How to find and remove duplicate files on Linux Ubuntu. Wondering “how to find duplicate files on external hard drive”, use FSLint utility to find and delete duplicate files in folder.
FSlint
FSlint is a toolkit to find duplicate files. It can also find bad symbolic links, troublesome file names, empty directories, non stripped executables, temporary files, duplicate/conflicting (binary) names, and unused ext2 directory blocks.
FSlint comes with FSlint Janitor Graphical Application and FSlint Command Line Utility.
Installing FSLint
Run the following commands to install the latest version of fslint package on Ubuntu and Debian based systems:
$ sudo apt-get update
$ sudo apt-get install fslint
FSlint Graphical Interface
One of the most commonly used features of FSlint is the ability to find duplicate files. The easiest way to remove lint from a hard drive is to discard any duplicate files that may exist. As the duplicates are collected, they eat away at the available hard drive space.
The first menu option offered by FSlint allows you to find and remove these duplicate files.
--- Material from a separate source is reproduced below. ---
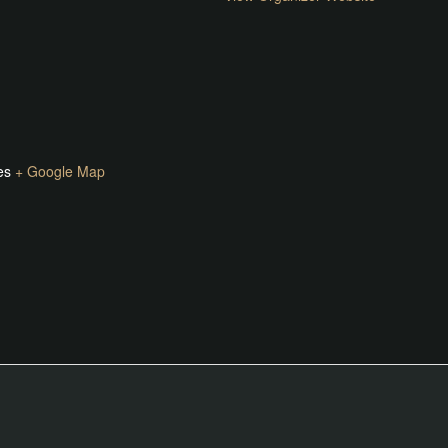
es
+ Google Map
The ‘Duplicates’ tab on the left hand side of the screen is the default tab selected at FSlint start up. The algorithm used to determine if a file is a duplicate of another is very thorough to minimize any possible false positives that may lead to data loss. FSlint scans the files and filters out files of different sizes.
Any remaining files of the exact same size are then checked to ensure they are not hard linked. A hard linked file could have been created on a previous search should the user have chosen to ‘Merge’ the findings. Once FSlint is sure the file is not hard linked, it checks various signatures of the file usingĀ md5sum.
To guard against md5sum collisions, FSlint will re-check signatures of any remaining files using sha1sum checks.
The ‘Duplicates’ interface is very simple. After the user has verified the ‘Search path’ location that they wish to search, they can simply click the ‘Find’ button on the lower left of the screen. When the process has finished the results of the found duplicate files are displayed in the central portion of the screen. All of the duplicate files will be grouped together under a grey bar giving information such as how many files are in the group and the number of bytes wasted in duplicate files.
The files themselves are listed below the grey divider by their name, directory, and last modification date. Listed directly below the ‘Find’ button is the total number of bytes wasted in the total number of files and total number of groups.